Perhaps the most fantastical element from the fantasy universe of Avatar: The Last Airbender was the dragons the series so rarely showed. The series explained their rarity as the result of being hunted to near-extinction during the time of Fire Lord Sozin, and made a plot point out of the species barely hanging on to its survival. However, hints elsewhere in the series seem to indicate that the relationship between humanity and dragon-kind was rife with problems well before Sozin began overhunting.
Piecing together the Avatar lore related to dragons, it's clear that there may be far deeper issues than the series directly addressed. Sozin may have brought the species to near extinction, but he likely wasn't the first human to show the fire-breathing lizard just how awful some people can be.
Little is known about dragons in Avatar, and they are only seldom seen. In the chronology of the world, one of the earliest appearances is during the days of the first Avatar, Wan, when he learned to properly firebend by studying the Dancing Dragon motions from a white dragon present during ancient times. Thousands of years later, during Aang's childhood, the young airbender said that there were tons of dragons, as he desperately sought to ride one alongside his Fire Nation friend Kuzon. However, after Aang was frozen for 100 years, he awoke to a world where dragons were believed to be extinct following Fire Lord Sozin imposing a tradition of hunting down the beasts to earn the title of "Dragon" for themselves.

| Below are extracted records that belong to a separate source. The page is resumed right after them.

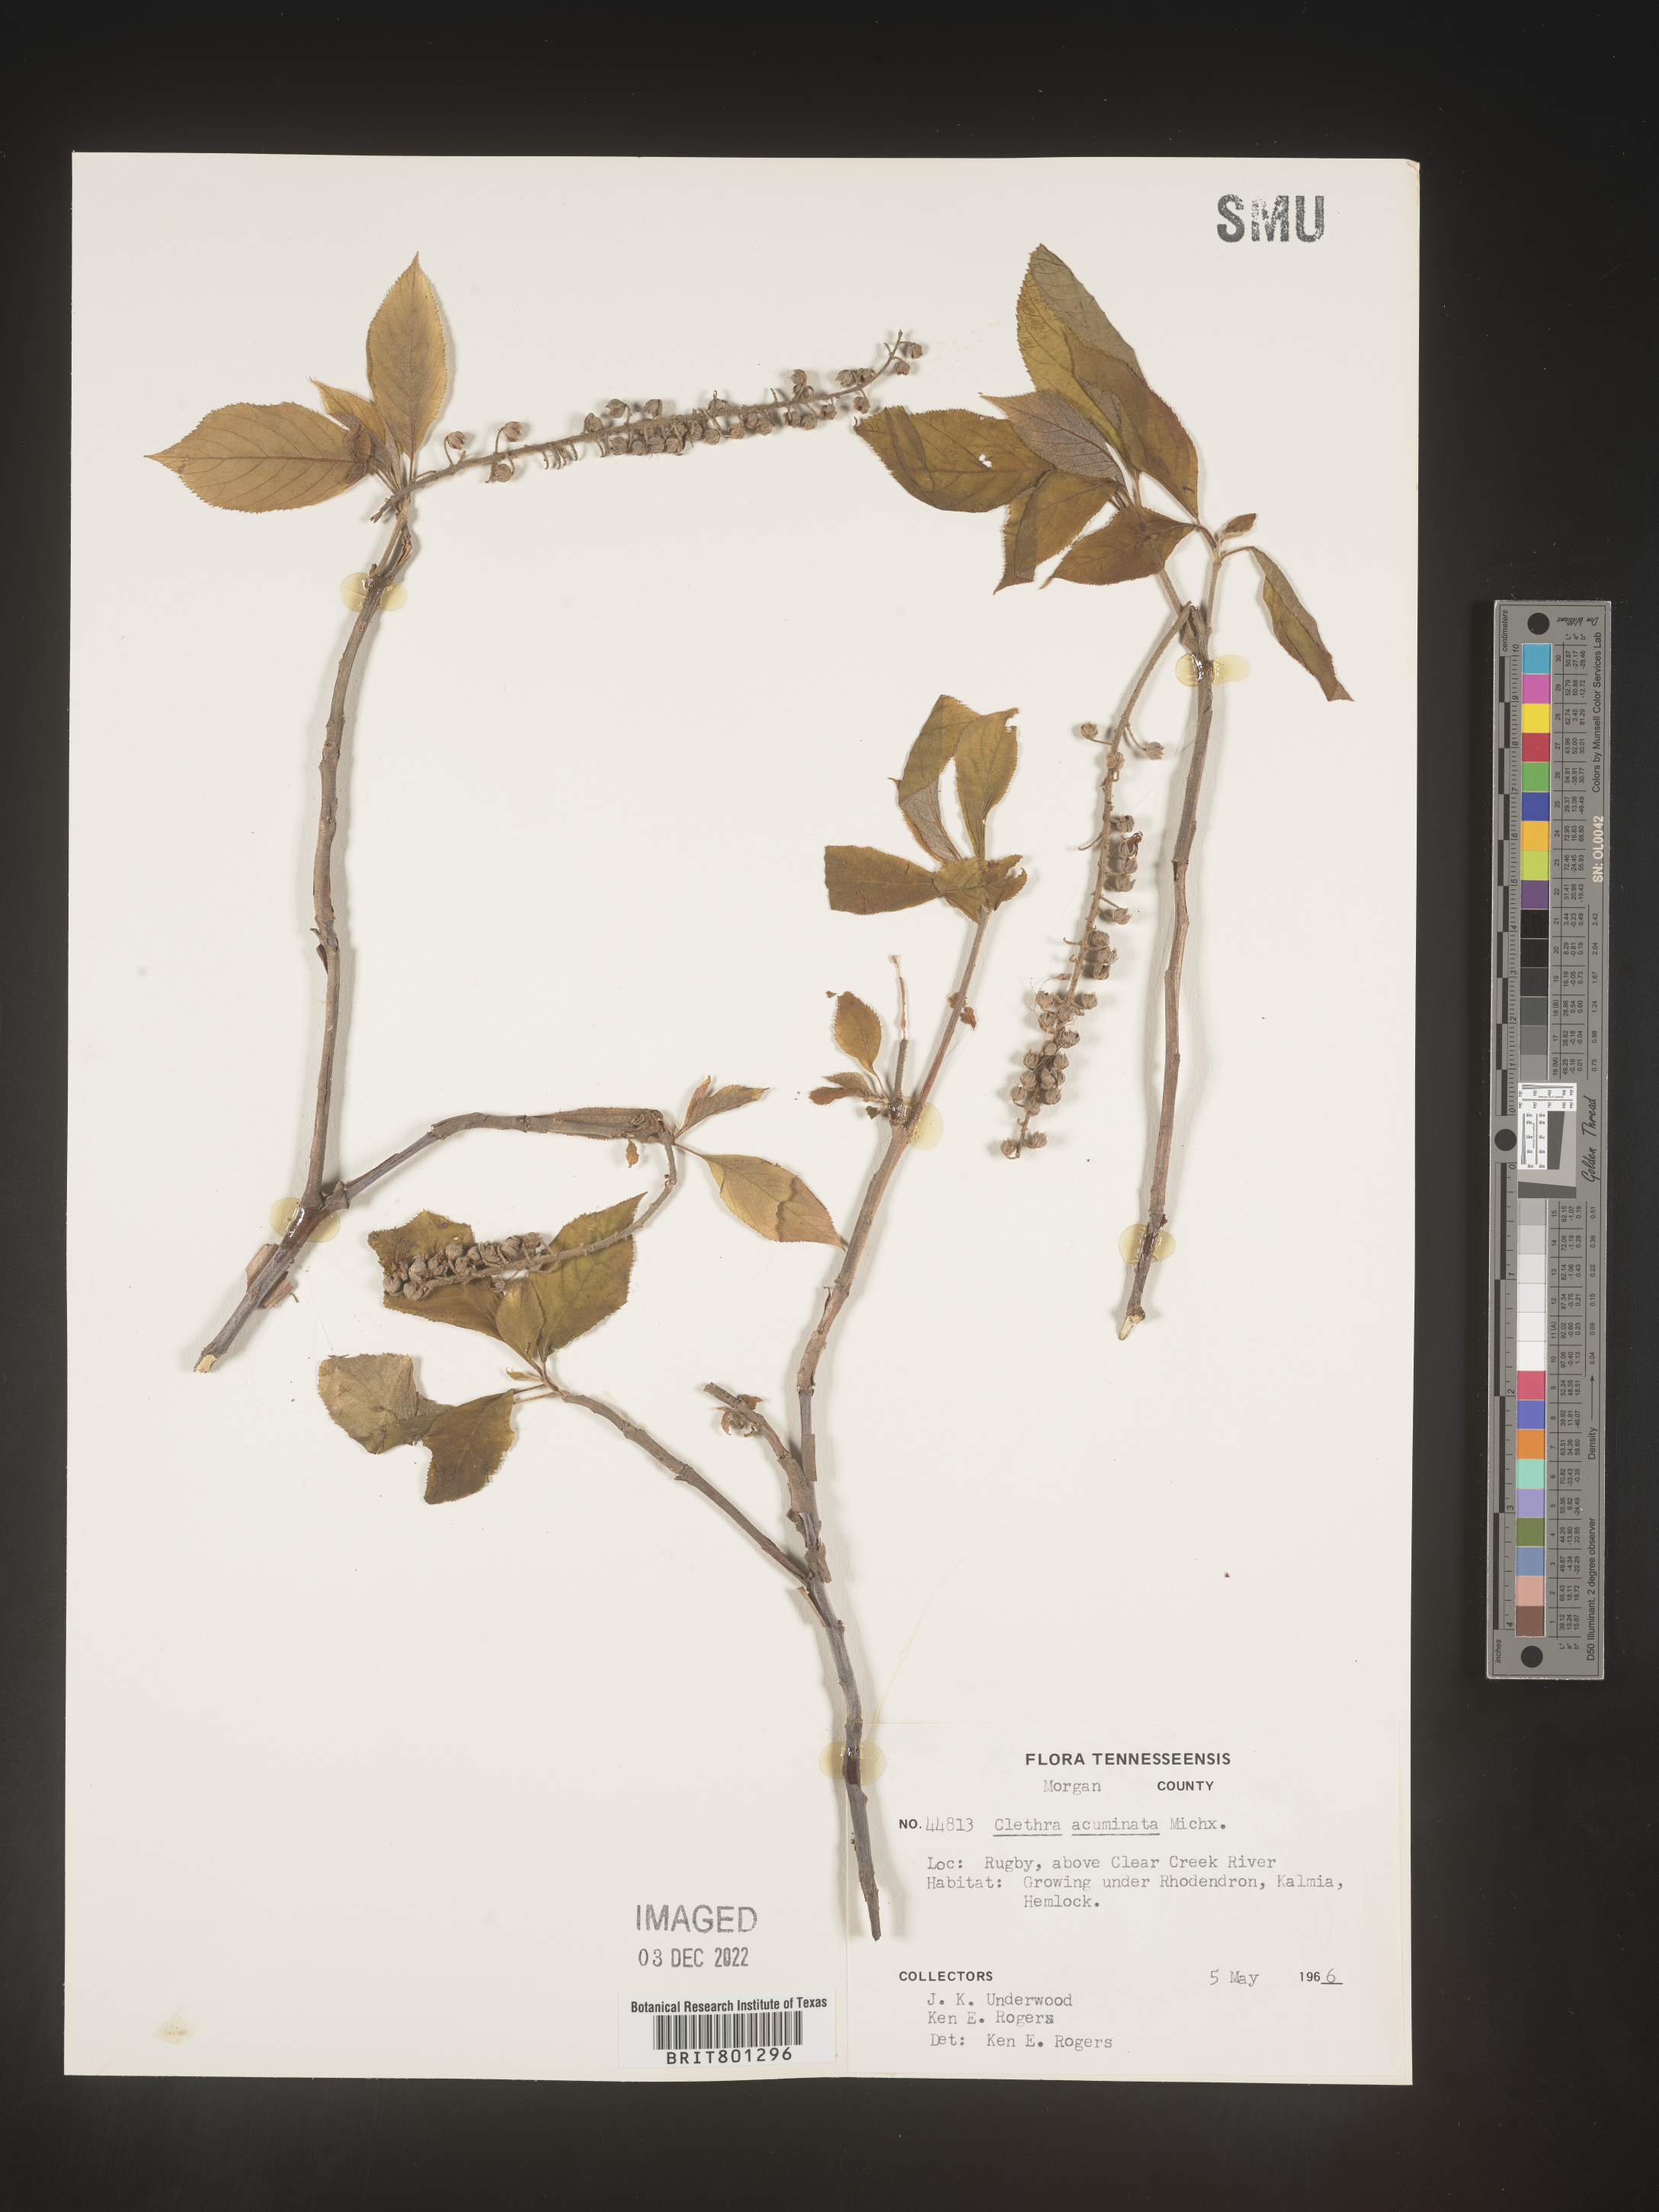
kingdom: Plantae
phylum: Tracheophyta
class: Magnoliopsida
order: Ericales
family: Clethraceae
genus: Clethra
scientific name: Clethra acuminata
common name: Mountain sweet pepperbush
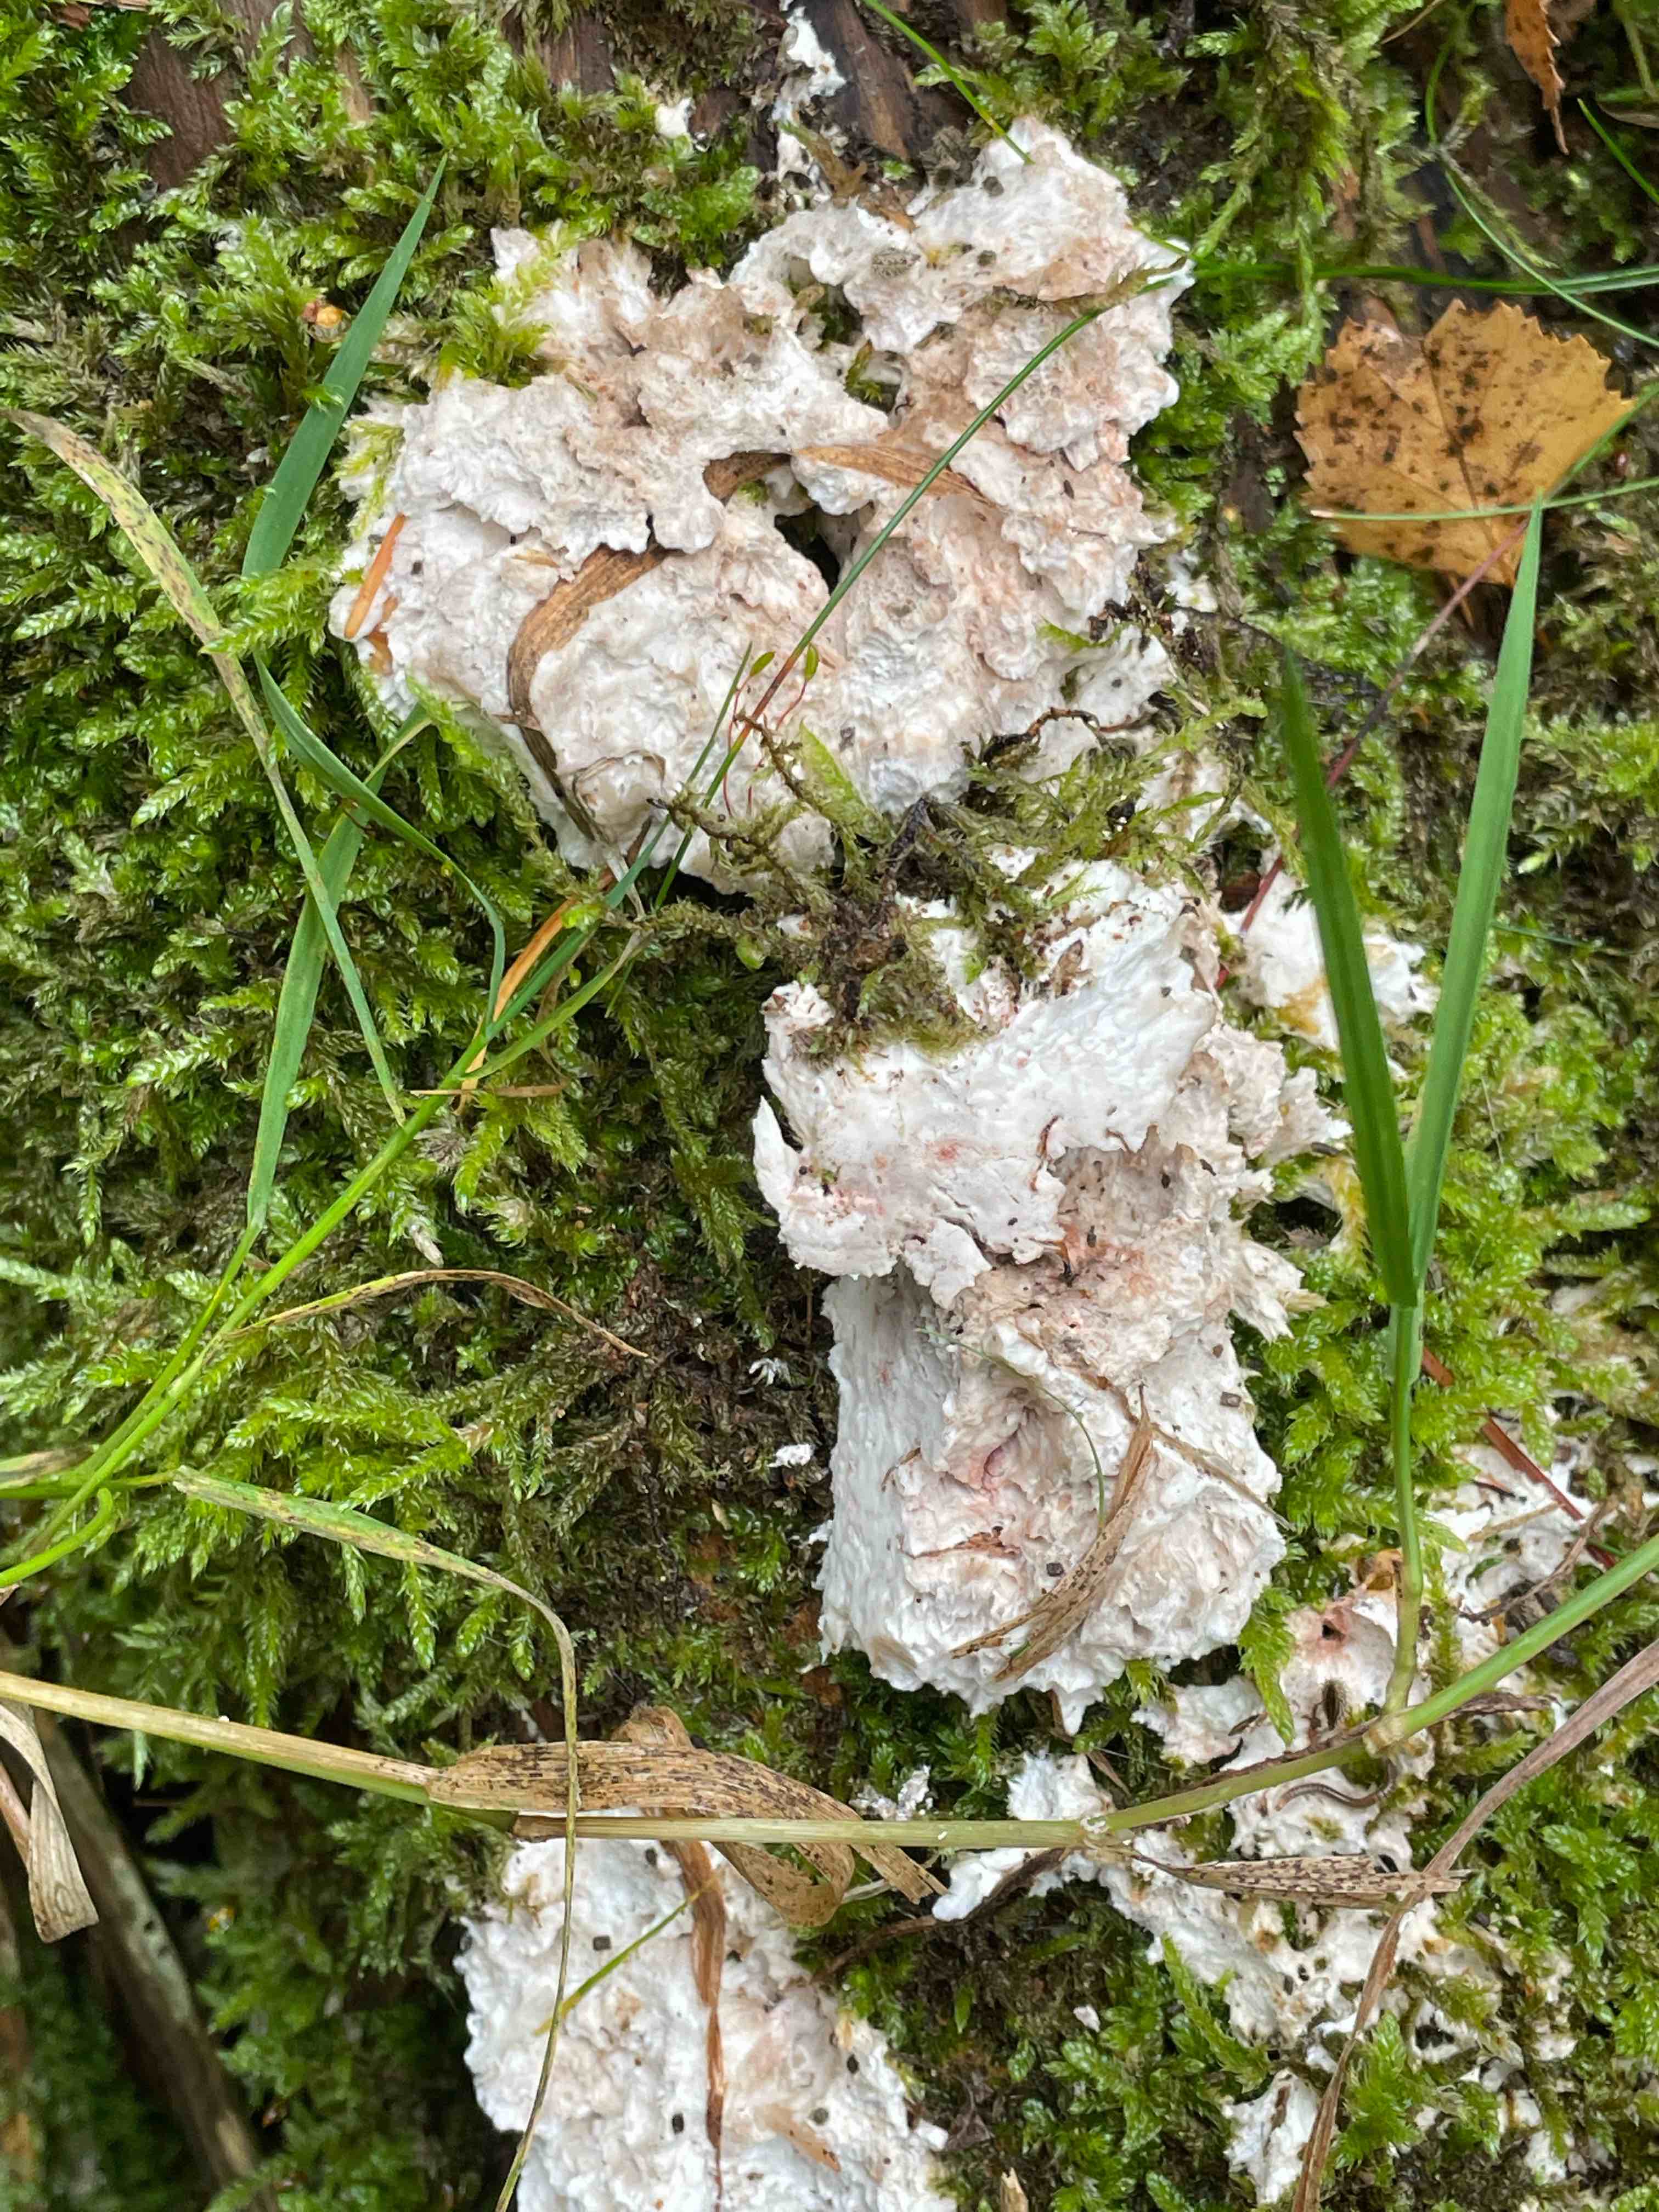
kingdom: Fungi
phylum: Basidiomycota
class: Agaricomycetes
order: Polyporales
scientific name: Polyporales
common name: poresvampordenen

Iroh, known as the "Dragon of the West," was believed to be the last human to see a dragon alive after he killed the final one to earn his title. This is later revealed to be a lie that Iroh constructed to protect the last two dragons, Ran and Shaw, who are worshipped by the secret civilization of Sun Warriors and who later make Aang and Zuko swear to maintain their secrecy. Still, there are a few puzzling questions that raise concerns about humanity's relationship with dragons even before Sozin's time. Namely, if the Sun Warriors formed in the days before there was even a Fire Nation, what exactly were they hiding Ran and Shaw from if dragon-hunting only became a severe problem in Sozin's day?
Indeed, despite Aang saying that there were tons of dragons during the days before the Hundred Year War, the rarity and shyness of the creatures proves justified during his adventure with Kuzon. After scouring mountaintops to find a dragon, the pair come across poachers looking to steal a dragon's egg. Aang and Kuzon manage to scare the poachers off, but the fact that there was a poaching practice at all, and that it was even known as "poaching" at the time, would suggest that overhunting or otherwise threatening dragons' existence was already a longstanding problem.
The only reason the Sun Warriors would have for receding from society and keeping Ran and Shaw a secret so long before Sozin's time is if humankind already had a relationship with dragons rife with its own issues. Far from proving bent on the destruction of the species, Sozin himself was shown to have a dragon as a mount at the same time as Roku had his own dragon, Fang -- so even if the Fire Lord were to start the tradition of hunting them down, it would have been in the waning days of his life.
Moreover, it's hard to believe that such powerful creatures could be hunted to near-extinction within the span of little more than a century, especially a century in which Fire Nation efforts were primarily focused on the growing Hundred Year War rather than leisure activities like hunting.
Luckily, dragon-kind seemed to recover over the course of Fire Lord Zuko's reign, as he was shown with his own mount, Druk, in the days of The Legend of Korra. Nonetheless, there is clearly a far darker history that Avatar has yet to fully explore.
Prequel novels like the Kyoshi books are the exact kind of material where the franchise could give further insight into what the relationship between humans and dragons was like. Despite venturing to the Fire Nation in the second novel, however, the prequel stories have yet to delve much further into what that mythology is like.